Vom Verkäufer bereitgestellte Beschreibung
Der Rokuonji-Tempel, ein renommierter Zen-Buddhistischer Tempel mit jahrhundertelanger Geschichte, ist heute besser bekannt als der Kinkaku-ji-Tempel (金閣寺), ein Name, der vom berühmten Goldenen Pavillon (Reliquiensaal) ableitet wird und den Mittelpunkt des Tempelgeländes bildet. Dieser dreistöckige, mit Blattgold überzogene Pavillon ist eine der bekanntesten und markantesten Bauwerke Kiotos. Der Tempel, heute UNESCO-Weltkulturerbe, gilt als eine unverzichtbare Anlaufstelle für Besucher der grünen Stadt.
Der regierende Shogun des 14. Jahrhunderts, Ashikaga Yoshimitsu, eroberte das Land, auf dem heute der Tempel Kinkaku-ji steht, und errichtete dort seine Sommerresidenz, die er Kitayamadono nannte. Nach seinem Tod wurden die Räume gemäß seinem Willen in einen buddhistischen Zen-Tempel umgewandelt. Der Goldene Pavillon, der eine starke visuelle Wirkung entfaltet, wurde erbaut, um den Buddha zu beherbergen, mit einem weiteren Schrein im zweiten Stock, der Kannon, der Göttin der Barmherzigkeit, gewidmet ist.

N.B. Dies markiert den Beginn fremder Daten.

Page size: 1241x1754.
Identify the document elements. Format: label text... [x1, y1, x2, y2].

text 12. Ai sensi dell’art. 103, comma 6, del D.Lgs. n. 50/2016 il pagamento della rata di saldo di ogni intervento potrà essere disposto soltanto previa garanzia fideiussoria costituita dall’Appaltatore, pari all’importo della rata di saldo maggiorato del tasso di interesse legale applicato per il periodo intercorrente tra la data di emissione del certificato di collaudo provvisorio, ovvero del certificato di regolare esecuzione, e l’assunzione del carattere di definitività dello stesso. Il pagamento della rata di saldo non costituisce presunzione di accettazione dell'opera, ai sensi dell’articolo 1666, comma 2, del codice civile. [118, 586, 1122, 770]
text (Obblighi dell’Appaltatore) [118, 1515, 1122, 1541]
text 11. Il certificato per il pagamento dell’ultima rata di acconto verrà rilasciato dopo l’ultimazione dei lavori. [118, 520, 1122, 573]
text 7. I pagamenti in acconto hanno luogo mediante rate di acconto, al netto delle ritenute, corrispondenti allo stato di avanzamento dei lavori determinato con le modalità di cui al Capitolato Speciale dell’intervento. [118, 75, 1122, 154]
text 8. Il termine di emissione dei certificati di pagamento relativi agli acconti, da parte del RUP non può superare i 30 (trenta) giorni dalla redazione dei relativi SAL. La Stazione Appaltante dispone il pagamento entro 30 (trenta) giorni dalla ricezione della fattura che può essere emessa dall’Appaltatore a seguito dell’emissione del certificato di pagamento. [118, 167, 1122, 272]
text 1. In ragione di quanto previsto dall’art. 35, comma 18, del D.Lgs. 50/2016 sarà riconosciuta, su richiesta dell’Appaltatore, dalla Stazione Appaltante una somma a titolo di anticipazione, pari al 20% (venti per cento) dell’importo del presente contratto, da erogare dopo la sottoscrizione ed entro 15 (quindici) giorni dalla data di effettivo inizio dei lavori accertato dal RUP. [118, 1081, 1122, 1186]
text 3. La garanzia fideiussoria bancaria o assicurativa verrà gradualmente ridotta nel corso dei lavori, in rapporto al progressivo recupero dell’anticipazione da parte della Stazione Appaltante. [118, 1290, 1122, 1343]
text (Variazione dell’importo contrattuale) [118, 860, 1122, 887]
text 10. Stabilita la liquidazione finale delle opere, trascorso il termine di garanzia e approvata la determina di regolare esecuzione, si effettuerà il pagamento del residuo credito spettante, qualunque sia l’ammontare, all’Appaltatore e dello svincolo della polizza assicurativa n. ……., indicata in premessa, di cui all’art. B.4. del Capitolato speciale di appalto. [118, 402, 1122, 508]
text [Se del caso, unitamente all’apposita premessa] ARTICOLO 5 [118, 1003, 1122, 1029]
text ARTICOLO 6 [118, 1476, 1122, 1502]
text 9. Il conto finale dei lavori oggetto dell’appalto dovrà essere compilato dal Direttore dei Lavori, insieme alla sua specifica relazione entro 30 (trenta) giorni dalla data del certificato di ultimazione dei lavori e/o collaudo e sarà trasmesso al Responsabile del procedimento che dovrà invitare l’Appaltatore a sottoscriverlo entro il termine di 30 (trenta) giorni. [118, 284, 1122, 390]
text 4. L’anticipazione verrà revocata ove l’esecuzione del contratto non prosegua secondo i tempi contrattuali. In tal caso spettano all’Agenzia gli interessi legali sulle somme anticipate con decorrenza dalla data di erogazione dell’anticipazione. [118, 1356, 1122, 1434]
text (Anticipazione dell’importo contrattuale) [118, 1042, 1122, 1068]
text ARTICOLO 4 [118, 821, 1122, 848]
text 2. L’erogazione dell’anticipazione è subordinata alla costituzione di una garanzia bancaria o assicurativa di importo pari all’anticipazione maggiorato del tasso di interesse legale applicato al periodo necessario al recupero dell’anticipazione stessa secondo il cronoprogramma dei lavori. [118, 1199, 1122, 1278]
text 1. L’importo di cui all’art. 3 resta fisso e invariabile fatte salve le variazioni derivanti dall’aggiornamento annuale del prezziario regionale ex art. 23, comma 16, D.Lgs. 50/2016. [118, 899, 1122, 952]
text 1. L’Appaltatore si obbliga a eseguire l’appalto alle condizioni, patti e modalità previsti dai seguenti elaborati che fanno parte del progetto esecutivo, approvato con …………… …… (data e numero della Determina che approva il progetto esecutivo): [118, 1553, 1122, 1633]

Jedes der drei Stockwerke des Pavillons ist in einzigartigen architektonischen Stilen gebaut. Die erste Etage: shinden-zukuri, ein architektonischer Stil, der vorwiegend in den Häusern der Aristokratie während der Heian-Zeit (794–1185) verbreitet war. Die zweite Etage: buke-zukuri, ein Stil, der gewöhnlich in den Residenzen hochrangiger Samurai während der Kamakura-Periode (1185–1333) verwendet wurde. Die dritte Etage: traditionelle chinesische Zen-Architektur. Die pyramidenförmigen Dächer jedes Stockwerks sind mit Schindeln bedeckt, und die letzten beiden Stockwerke sind mit Blattgold verkleidet, woraus der Name des Kinkaku-ji-Tempels hervorgeht.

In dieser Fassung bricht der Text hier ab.